Assigned task | Where in the material does the word "GenerationSoftware" appear? Copy each line that has it.

Data for this exercise |

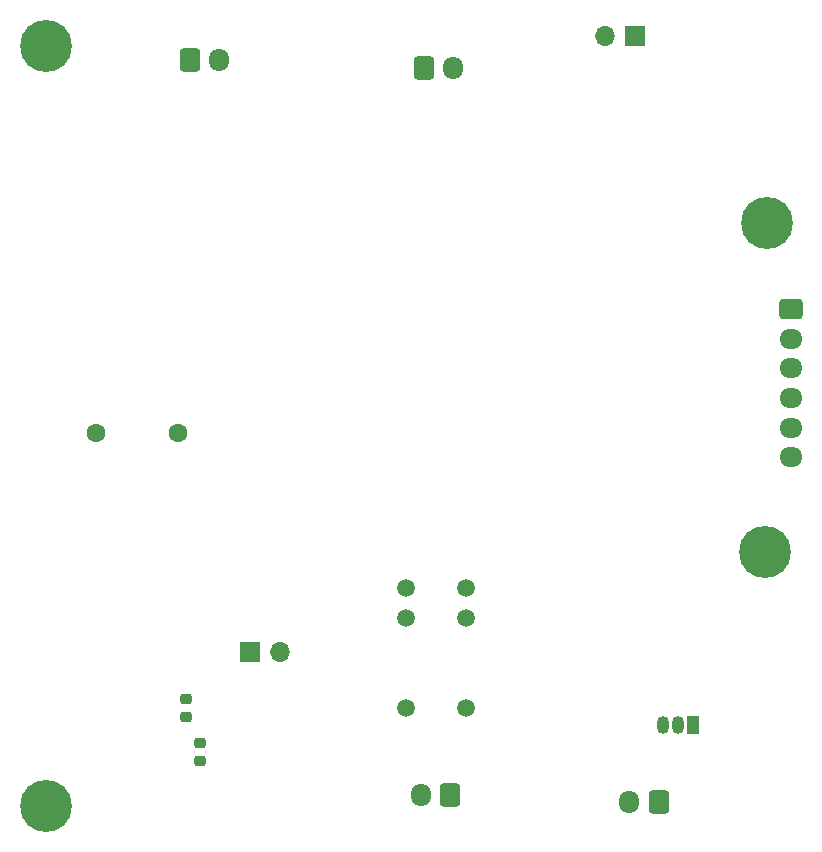
<source format=gbs>
%TF.GenerationSoftware,KiCad,Pcbnew,8.0.5*%
%TF.CreationDate,2025-03-29T03:18:47+03:00*%
%TF.ProjectId,PCB_FINAL_UPDATED,5043425f-4649-44e4-914c-5f5550444154,rev?*%
%TF.SameCoordinates,Original*%
%TF.FileFunction,Soldermask,Bot*%
%TF.FilePolarity,Negative*%
%FSLAX46Y46*%
G04 Gerber Fmt 4.6, Leading zero omitted, Abs format (unit mm)*
G04 Created by KiCad (PCBNEW 8.0.5) date 2025-03-29 03:18:47*
%MOMM*%
%LPD*%
G01*
G04 APERTURE LIST*
G04 Aperture macros list*
%AMRoundRect*
0 Rectangle with rounded corners*
0 $1 Rounding radius*
0 $2 $3 $4 $5 $6 $7 $8 $9 X,Y pos of 4 corners*
0 Add a 4 corners polygon primitive as box body*
4,1,4,$2,$3,$4,$5,$6,$7,$8,$9,$2,$3,0*
0 Add four circle primitives for the rounded corners*
1,1,$1+$1,$2,$3*
1,1,$1+$1,$4,$5*
1,1,$1+$1,$6,$7*
1,1,$1+$1,$8,$9*
0 Add four rect primitives between the rounded corners*
20,1,$1+$1,$2,$3,$4,$5,0*
20,1,$1+$1,$4,$5,$6,$7,0*
20,1,$1+$1,$6,$7,$8,$9,0*
20,1,$1+$1,$8,$9,$2,$3,0*%
G04 Aperture macros list end*
%ADD10C,0.700000*%
%ADD11C,4.400000*%
%ADD12RoundRect,0.250000X-0.600000X-0.725000X0.600000X-0.725000X0.600000X0.725000X-0.600000X0.725000X0*%
%ADD13O,1.700000X1.950000*%
%ADD14RoundRect,0.250000X0.600000X0.725000X-0.600000X0.725000X-0.600000X-0.725000X0.600000X-0.725000X0*%
%ADD15R,1.700000X1.700000*%
%ADD16O,1.700000X1.700000*%
%ADD17R,1.050000X1.500000*%
%ADD18O,1.050000X1.500000*%
%ADD19C,1.600000*%
%ADD20RoundRect,0.250000X-0.725000X0.600000X-0.725000X-0.600000X0.725000X-0.600000X0.725000X0.600000X0*%
%ADD21O,1.950000X1.700000*%
%ADD22C,1.498600*%
%ADD23RoundRect,0.225000X-0.250000X0.225000X-0.250000X-0.225000X0.250000X-0.225000X0.250000X0.225000X0*%
%ADD24RoundRect,0.225000X0.250000X-0.225000X0.250000X0.225000X-0.250000X0.225000X-0.250000X-0.225000X0*%
G04 APERTURE END LIST*
D10*
%TO.C,H2*%
X35150000Y-116300000D03*
X35633274Y-115133274D03*
X35633274Y-117466726D03*
X36800000Y-114650000D03*
D11*
X36800000Y-116300000D03*
D10*
X36800000Y-117950000D03*
X37966726Y-115133274D03*
X37966726Y-117466726D03*
X38450000Y-116300000D03*
%TD*%
%TO.C,H3*%
X96250000Y-66950000D03*
X96733274Y-65783274D03*
X96733274Y-68116726D03*
X97900000Y-65300000D03*
D11*
X97900000Y-66950000D03*
D10*
X97900000Y-68600000D03*
X99066726Y-65783274D03*
X99066726Y-68116726D03*
X99550000Y-66950000D03*
%TD*%
D12*
%TO.C,J5*%
X68797800Y-53822600D03*
D13*
X71297800Y-53822600D03*
%TD*%
D10*
%TO.C,H4*%
X96050000Y-94800000D03*
X96533274Y-93633274D03*
X96533274Y-95966726D03*
X97700000Y-93150000D03*
D11*
X97700000Y-94800000D03*
D10*
X97700000Y-96450000D03*
X98866726Y-93633274D03*
X98866726Y-95966726D03*
X99350000Y-94800000D03*
%TD*%
D14*
%TO.C,J6*%
X71054600Y-115390000D03*
D13*
X68554600Y-115390000D03*
%TD*%
D15*
%TO.C,J7*%
X54135000Y-103250000D03*
D16*
X56675000Y-103250000D03*
%TD*%
D15*
%TO.C,J8*%
X86720600Y-51115200D03*
D16*
X84180600Y-51115200D03*
%TD*%
D17*
%TO.C,Q1*%
X91627600Y-109491000D03*
D18*
X90357600Y-109491000D03*
X89087600Y-109491000D03*
%TD*%
D12*
%TO.C,J1*%
X49025000Y-53150000D03*
D13*
X51525000Y-53150000D03*
%TD*%
D14*
%TO.C,J4*%
X88707600Y-115951000D03*
D13*
X86207600Y-115951000D03*
%TD*%
D19*
%TO.C,J3*%
X41053500Y-84768500D03*
X48053500Y-84768500D03*
%TD*%
D20*
%TO.C,J2*%
X99949000Y-74277200D03*
D21*
X99949000Y-76777200D03*
X99949000Y-79277200D03*
X99949000Y-81777200D03*
X99949000Y-84277200D03*
X99949000Y-86777200D03*
%TD*%
D10*
%TO.C,H1*%
X35200000Y-52000000D03*
X35683274Y-50833274D03*
X35683274Y-53166726D03*
X36850000Y-50350000D03*
D11*
X36850000Y-52000000D03*
D10*
X36850000Y-53650000D03*
X38016726Y-50833274D03*
X38016726Y-53166726D03*
X38500000Y-52000000D03*
%TD*%
D22*
%TO.C,K1*%
X67335400Y-97891600D03*
X67335400Y-100431600D03*
X67335400Y-108051600D03*
X72415400Y-108051600D03*
X72415400Y-100431600D03*
X72415400Y-97891600D03*
%TD*%
D23*
%TO.C,C11*%
X49850000Y-110950000D03*
X49850000Y-112500000D03*
%TD*%
D24*
%TO.C,C12*%
X48700000Y-108825000D03*
X48700000Y-107275000D03*
%TD*%
M02*

</source>
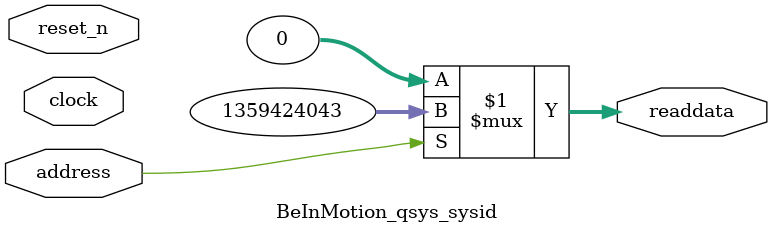
<source format=v>

`timescale 1ns / 1ps
// synthesis translate_on

// turn off superfluous verilog processor warnings 
// altera message_level Level1 
// altera message_off 10034 10035 10036 10037 10230 10240 10030 

module BeInMotion_qsys_sysid (
               // inputs:
                address,
                clock,
                reset_n,

               // outputs:
                readdata
             )
;

  output  [ 31: 0] readdata;
  input            address;
  input            clock;
  input            reset_n;

  wire    [ 31: 0] readdata;
  //control_slave, which is an e_avalon_slave
  assign readdata = address ? 1359424043 : 0;

endmodule




</source>
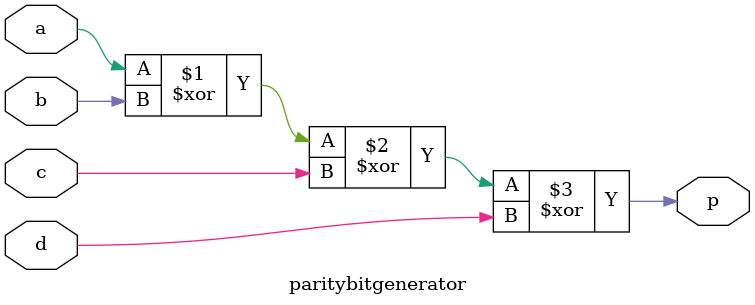
<source format=v>
`timescale 1ns/1ps

module paritybitgenerator(a,b,c,d,p);
    input a,b,c,d;
    output p;

    assign p=(((a^b)^c)^d);

endmodule
</source>
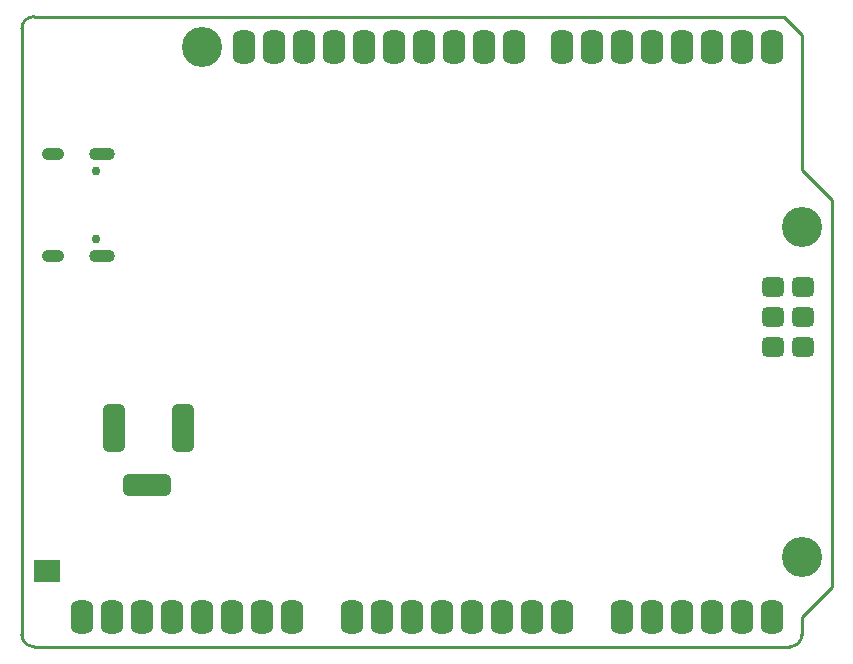
<source format=gbs>
G04*
G04 #@! TF.GenerationSoftware,Altium Limited,Altium Designer,21.1.1 (26)*
G04*
G04 Layer_Color=16711935*
%FSAX44Y44*%
%MOMM*%
G71*
G04*
G04 #@! TF.SameCoordinates,378EE943-C238-4E8C-B66D-7123103E1C21*
G04*
G04*
G04 #@! TF.FilePolarity,Negative*
G04*
G01*
G75*
%ADD17C,0.2540*%
%ADD39R,2.2000X1.8500*%
%ADD65C,0.7500*%
G04:AMPARAMS|DCode=66|XSize=1.1mm|YSize=2.2mm|CornerRadius=0.55mm|HoleSize=0mm|Usage=FLASHONLY|Rotation=270.000|XOffset=0mm|YOffset=0mm|HoleType=Round|Shape=RoundedRectangle|*
%AMROUNDEDRECTD66*
21,1,1.1000,1.1000,0,0,270.0*
21,1,0.0000,2.2000,0,0,270.0*
1,1,1.1000,-0.5500,0.0000*
1,1,1.1000,-0.5500,0.0000*
1,1,1.1000,0.5500,0.0000*
1,1,1.1000,0.5500,0.0000*
%
%ADD66ROUNDEDRECTD66*%
G04:AMPARAMS|DCode=67|XSize=1.1mm|YSize=1.9mm|CornerRadius=0.55mm|HoleSize=0mm|Usage=FLASHONLY|Rotation=270.000|XOffset=0mm|YOffset=0mm|HoleType=Round|Shape=RoundedRectangle|*
%AMROUNDEDRECTD67*
21,1,1.1000,0.8000,0,0,270.0*
21,1,0.0000,1.9000,0,0,270.0*
1,1,1.1000,-0.4000,0.0000*
1,1,1.1000,-0.4000,0.0000*
1,1,1.1000,0.4000,0.0000*
1,1,1.1000,0.4000,0.0000*
%
%ADD67ROUNDEDRECTD67*%
G04:AMPARAMS|DCode=68|XSize=4.1mm|YSize=1.9mm|CornerRadius=0.5mm|HoleSize=0mm|Usage=FLASHONLY|Rotation=90.000|XOffset=0mm|YOffset=0mm|HoleType=Round|Shape=RoundedRectangle|*
%AMROUNDEDRECTD68*
21,1,4.1000,0.9000,0,0,90.0*
21,1,3.1000,1.9000,0,0,90.0*
1,1,1.0000,0.4500,1.5500*
1,1,1.0000,0.4500,-1.5500*
1,1,1.0000,-0.4500,-1.5500*
1,1,1.0000,-0.4500,1.5500*
%
%ADD68ROUNDEDRECTD68*%
G04:AMPARAMS|DCode=69|XSize=4.1mm|YSize=1.9mm|CornerRadius=0.5mm|HoleSize=0mm|Usage=FLASHONLY|Rotation=180.000|XOffset=0mm|YOffset=0mm|HoleType=Round|Shape=RoundedRectangle|*
%AMROUNDEDRECTD69*
21,1,4.1000,0.9000,0,0,180.0*
21,1,3.1000,1.9000,0,0,180.0*
1,1,1.0000,-1.5500,0.4500*
1,1,1.0000,1.5500,0.4500*
1,1,1.0000,1.5500,-0.4500*
1,1,1.0000,-1.5500,-0.4500*
%
%ADD69ROUNDEDRECTD69*%
%ADD70C,3.4000*%
G04:AMPARAMS|DCode=71|XSize=1.9mm|YSize=1.7mm|CornerRadius=0.45mm|HoleSize=0mm|Usage=FLASHONLY|Rotation=0.000|XOffset=0mm|YOffset=0mm|HoleType=Round|Shape=RoundedRectangle|*
%AMROUNDEDRECTD71*
21,1,1.9000,0.8000,0,0,0.0*
21,1,1.0000,1.7000,0,0,0.0*
1,1,0.9000,0.5000,-0.4000*
1,1,0.9000,-0.5000,-0.4000*
1,1,0.9000,-0.5000,0.4000*
1,1,0.9000,0.5000,0.4000*
%
%ADD71ROUNDEDRECTD71*%
G04:AMPARAMS|DCode=88|XSize=2.9mm|YSize=1.9mm|CornerRadius=0.725mm|HoleSize=0mm|Usage=FLASHONLY|Rotation=90.000|XOffset=0mm|YOffset=0mm|HoleType=Round|Shape=RoundedRectangle|*
%AMROUNDEDRECTD88*
21,1,2.9000,0.4500,0,0,90.0*
21,1,1.4500,1.9000,0,0,90.0*
1,1,1.4500,0.2250,0.7250*
1,1,1.4500,0.2250,-0.7250*
1,1,1.4500,-0.2250,-0.7250*
1,1,1.4500,-0.2250,0.7250*
%
%ADD88ROUNDEDRECTD88*%
D17*
X00000173Y00010333D02*
G03*
X00010333Y00000173I00010160J00000000D01*
G01*
Y00533573D02*
G03*
X00000173Y00523667I-00000127J-00010033D01*
G01*
X00650667Y00000173D02*
G03*
X00660573Y00010333I-00000127J00010033D01*
G01*
X00010333Y00000173D02*
X00650667D01*
X00000173Y00010333D02*
Y00523667D01*
X00010333Y00533573D02*
X00645333D01*
X00660573Y00010333D02*
Y00025573D01*
X00685973Y00050973D01*
Y00378633D01*
X00660573Y00404033D02*
X00685973Y00378633D01*
X00660573Y00404033D02*
Y00518333D01*
X00645333Y00533573D02*
X00660573Y00518333D01*
D39*
X00021499Y00064249D02*
D03*
D65*
X00062750Y00345099D02*
D03*
Y00402899D02*
D03*
D66*
X00067750Y00417199D02*
D03*
Y00330799D02*
D03*
D67*
X00026250Y00417199D02*
D03*
Y00330799D02*
D03*
D68*
X00136500Y00185000D02*
D03*
X00078500D02*
D03*
D69*
X00106500Y00137000D02*
D03*
D70*
X00152573Y00508173D02*
D03*
X00660573Y00076373D02*
D03*
Y00355773D02*
D03*
D71*
X00636443Y00304973D02*
D03*
X00661843D02*
D03*
X00636443Y00279573D02*
D03*
X00661843D02*
D03*
X00636443Y00254173D02*
D03*
X00661843D02*
D03*
D88*
X00076373Y00025573D02*
D03*
X00228773D02*
D03*
X00203373D02*
D03*
X00177973D02*
D03*
X00152573D02*
D03*
X00127173D02*
D03*
X00101773D02*
D03*
X00050973D02*
D03*
X00457373Y00508173D02*
D03*
X00188133D02*
D03*
X00482773D02*
D03*
X00213533D02*
D03*
X00508173D02*
D03*
X00238933D02*
D03*
X00533573D02*
D03*
X00264333D02*
D03*
X00558973D02*
D03*
X00289733D02*
D03*
X00584373D02*
D03*
X00315133D02*
D03*
X00609773D02*
D03*
X00340533D02*
D03*
X00635173D02*
D03*
X00365933D02*
D03*
X00391333D02*
D03*
X00416733D02*
D03*
X00609773Y00025573D02*
D03*
X00635173D02*
D03*
X00279573D02*
D03*
X00304973D02*
D03*
X00330373D02*
D03*
X00355773D02*
D03*
X00381173D02*
D03*
X00406573D02*
D03*
X00431973D02*
D03*
X00457373D02*
D03*
X00508173D02*
D03*
X00533573D02*
D03*
X00558973D02*
D03*
X00584373D02*
D03*
M02*

</source>
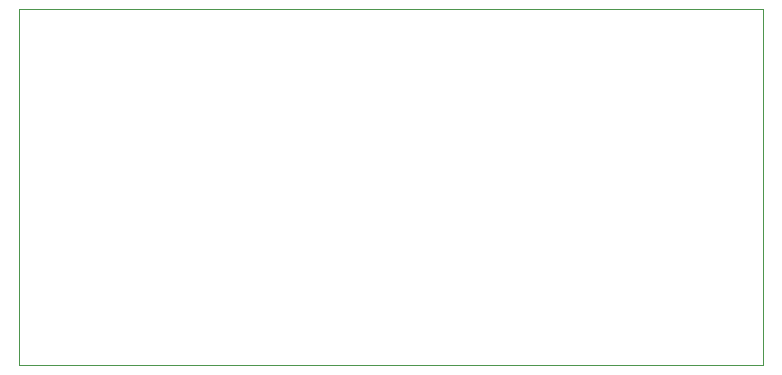
<source format=gbr>
%TF.GenerationSoftware,KiCad,Pcbnew,(7.0.0)*%
%TF.CreationDate,2024-12-23T20:55:22+00:00*%
%TF.ProjectId,5v Voltage Regulator,35762056-6f6c-4746-9167-652052656775,rev?*%
%TF.SameCoordinates,Original*%
%TF.FileFunction,Profile,NP*%
%FSLAX46Y46*%
G04 Gerber Fmt 4.6, Leading zero omitted, Abs format (unit mm)*
G04 Created by KiCad (PCBNEW (7.0.0)) date 2024-12-23 20:55:22*
%MOMM*%
%LPD*%
G01*
G04 APERTURE LIST*
%TA.AperFunction,Profile*%
%ADD10C,0.100000*%
%TD*%
G04 APERTURE END LIST*
D10*
X168900000Y-91000000D02*
X231850000Y-91000000D01*
X231850000Y-91000000D02*
X231850000Y-121150000D01*
X231850000Y-121150000D02*
X168900000Y-121150000D01*
X168900000Y-121150000D02*
X168900000Y-91000000D01*
M02*

</source>
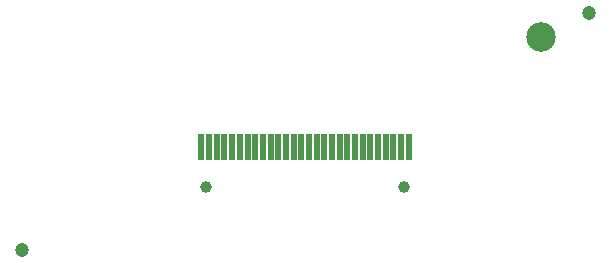
<source format=gbs>
G04 EAGLE Gerber RS-274X export*
G75*
%MOMM*%
%FSLAX34Y34*%
%LPD*%
%INSoldermask Bottom*%
%IPPOS*%
%AMOC8*
5,1,8,0,0,1.08239X$1,22.5*%
G01*
%ADD10R,0.553200X2.203200*%
%ADD11C,1.003200*%
%ADD12C,1.203200*%
%ADD13C,2.503200*%


D10*
X337750Y97000D03*
X331250Y97000D03*
X324750Y97000D03*
X318250Y97000D03*
X311750Y97000D03*
X305250Y97000D03*
X298750Y97000D03*
X292250Y97000D03*
X285750Y97000D03*
X279250Y97000D03*
X272750Y97000D03*
X266250Y97000D03*
X259750Y97000D03*
X253250Y97000D03*
X246750Y97000D03*
X240250Y97000D03*
X233750Y97000D03*
X227250Y97000D03*
X220750Y97000D03*
X214250Y97000D03*
X207750Y97000D03*
X201250Y97000D03*
X194750Y97000D03*
X188250Y97000D03*
X181750Y97000D03*
X175250Y97000D03*
X168750Y97000D03*
X162250Y97000D03*
D11*
X166250Y63000D03*
X333750Y63000D03*
D12*
X10000Y10000D03*
X490000Y210000D03*
D13*
X450000Y190000D03*
M02*

</source>
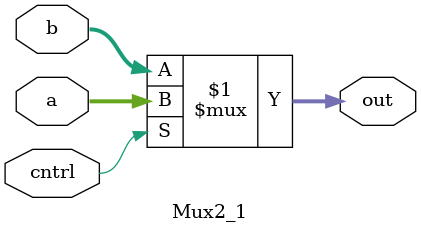
<source format=v>
`timescale 1ns / 1ps


module Mux2_1(
    input cntrl,
    input [31:0]a,
    input [31:0]b,
    output [31:0]out
    );
assign out = cntrl ? a : b;
endmodule

</source>
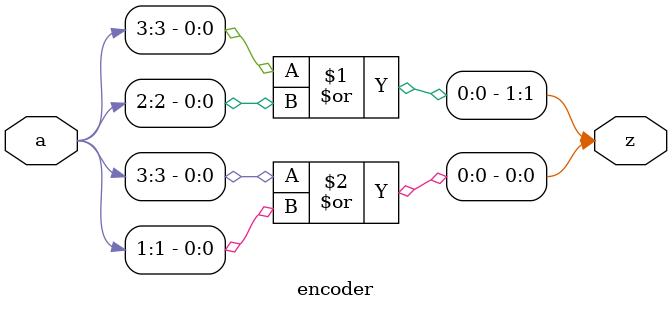
<source format=v>
module encoder(a,z);
input [3:0] a;
output [1:0] z;

assign z[1] = a[3]|a[2];
assign z[0] = a[3]|a[1];

endmodule

</source>
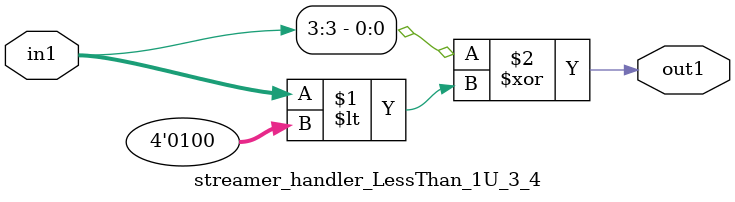
<source format=v>

`timescale 1ps / 1ps


module streamer_handler_LessThan_1U_3_4( in1, out1 );

    input [3:0] in1;
    output out1;

    
    // rtl_process:streamer_handler_LessThan_1U_3_4/streamer_handler_LessThan_1U_3_4_thread_1
    assign out1 = (in1[3] ^ in1 < 4'd04);

endmodule


</source>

Response box |
%TF.GenerationSoftware,KiCad,Pcbnew,8.0.5*%
G04 #@! TF.GenerationSoftware,Altium Limited,Altium Designer,21.1.1 (26)*
%TF.GenerationSoftware,KiCad,Pcbnew,(7.0.0)*%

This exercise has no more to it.